FiDi and Tribeca Among Districts with Highest Office Vacancies
The office-pocalypse unleashed by the remote-work trend that became entrenched during the Covid pandemic is especially pronounced in multiple Lower Manhattan neighborhoods, according to a new analysis from international real estate consulting services firm Savills.
The report, which gauges metrics from the second quarter of this year, documents that 29.3 percent of office space in the Financial District is currently vacant, making it the most distressed district in Manhattan. Tribeca is in third place, with 24.9 percent of offices currently empty, while the World Trade Center and Brookfield Place (which are treated as a single catchment by Savills) are experiencing a 20.1 percent vacancy rate, making that market the sixth most beleaguered in Manhattan. These meausures have steadily worsened from the same period one year ago, according to Savills, when vacant rates in the Financial District, Tribeca, and the World Trade Center/Brookfield were 26.8 percent, 19.7 percent, and 18.8 percent, respectively.
Asking rents for office space in these same neighborhoods are also lagging Manhattan prices as a whole, the same report indicates. The Financial District currently commands $57.62 per square foot, while Tribeca fetches $65.30, and World Trade Center/Brookfield is getting $63.08.
From the second quarter of 2022, these prices have risen slightly for the Financial District (from $57.51) and the World Trade Center/Brookfield (from $63.52), but declined sharply in Tribeca (from $81.67).
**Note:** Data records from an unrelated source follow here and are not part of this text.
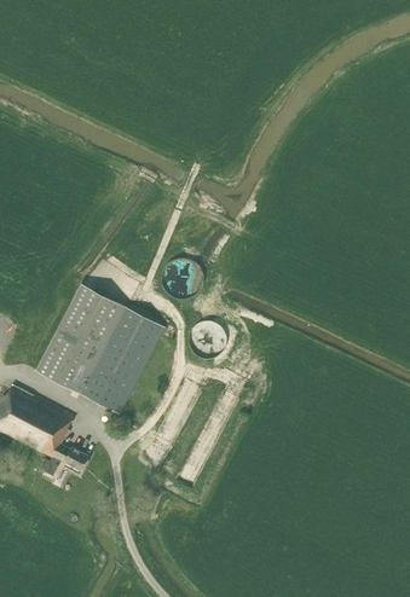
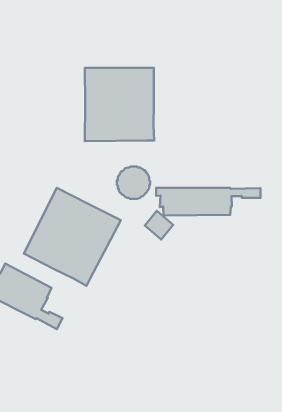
building: none -> [85,68,154,141]
building: none -> [156,188,260,216]

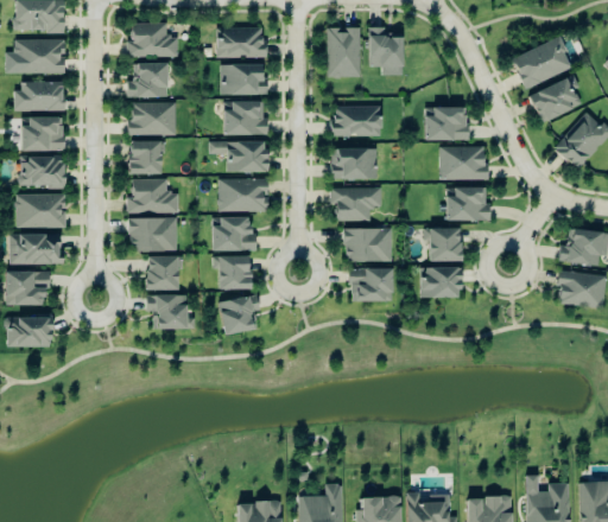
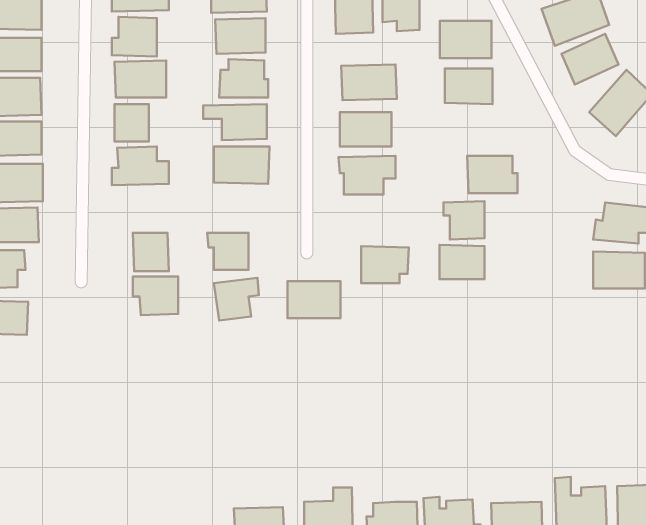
building: [439,147,486,180] -> [440,21,491,58]
building: [128,217,177,252] -> none
building: [211,217,256,252] -> none
building: [344,229,392,262] -> [287,281,340,318]

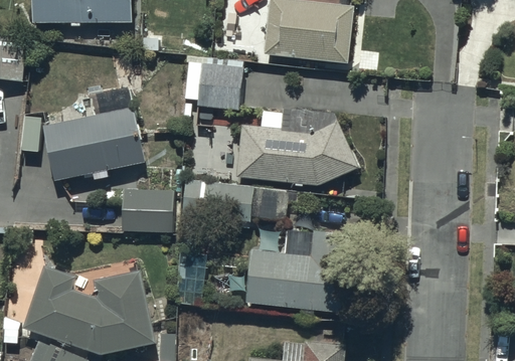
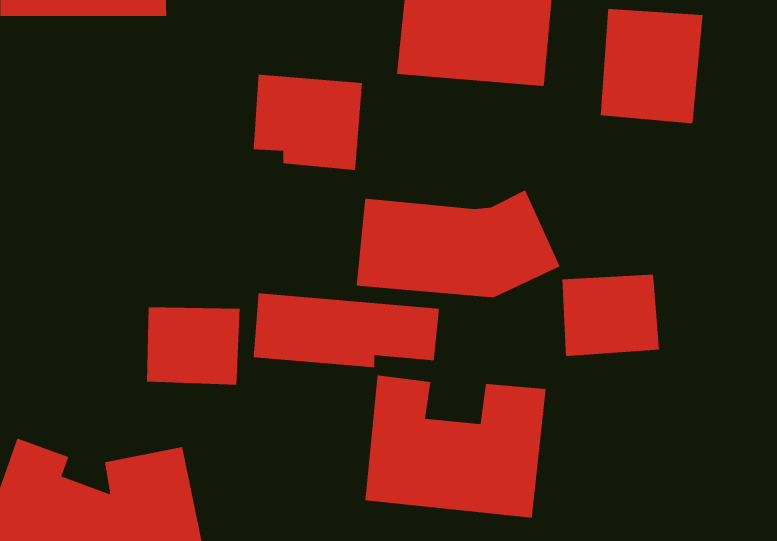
building: none -> [600,8,703,124]
building: [42,85,146,181] -> none
building: none -> [562,274,659,357]

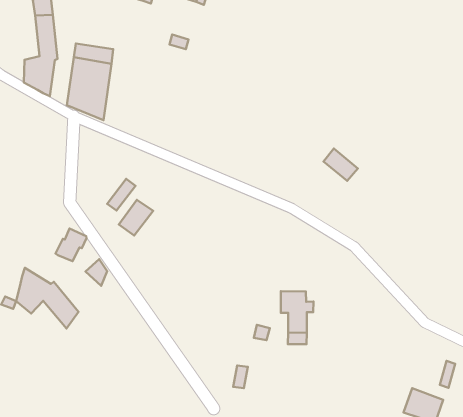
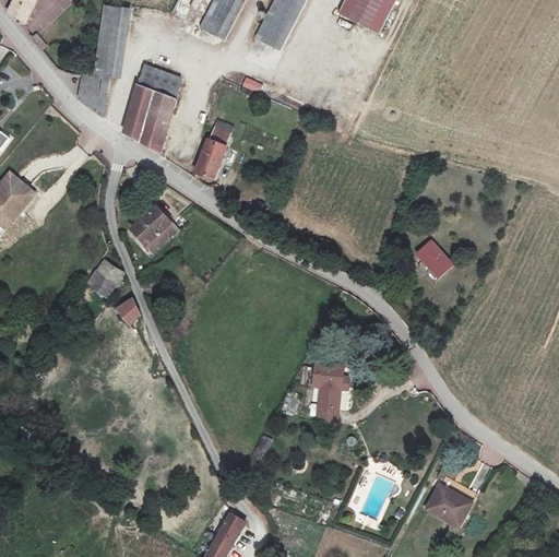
building: none -> [197,126,226,176]
building: [324,148,358,181] -> [418,244,453,280]
building: [119,200,153,236] -> [133,203,171,240]
building: [16,268,78,328] -> none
During the same interval, asking prices for office space in Manhattan as a whole have risen incrementally, from $77.16 in the spring of 2022 to $77.61 in the second quarter of this year.
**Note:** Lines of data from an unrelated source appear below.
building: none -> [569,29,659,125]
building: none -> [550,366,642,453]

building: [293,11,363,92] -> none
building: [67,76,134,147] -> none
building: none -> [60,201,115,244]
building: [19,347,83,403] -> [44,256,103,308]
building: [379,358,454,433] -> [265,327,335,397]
If local office space remains chronically vacant for a prolonged period (and few observers are predicting a near-term recovery), this may increase pressure to convert erstwhile office towers into residential buildings. Multiple projects of this kind are already underway in Lower Manhattan, most notably at 25 Water Street (where 1,300 apartments will be created), 55 Broad Street (571 apartments), and 160 Water Street (586 apartments).